Collected data
__________

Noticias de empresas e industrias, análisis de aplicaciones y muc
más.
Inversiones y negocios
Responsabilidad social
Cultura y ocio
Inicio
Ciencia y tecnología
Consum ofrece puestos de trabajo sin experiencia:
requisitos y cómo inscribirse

__________

[ACTIVITY] Write out every line of the records above, keeping each one word for word.

[ANSWER FOR THE TASK]
Noticias de empresas e industrias, análisis de aplicaciones y muc
más.
Inversiones y negocios
Responsabilidad social
Cultura y ocio
Inicio
Ciencia y tecnología
Consum ofrece puestos de trabajo sin experiencia:
requisitos y cómo inscribirse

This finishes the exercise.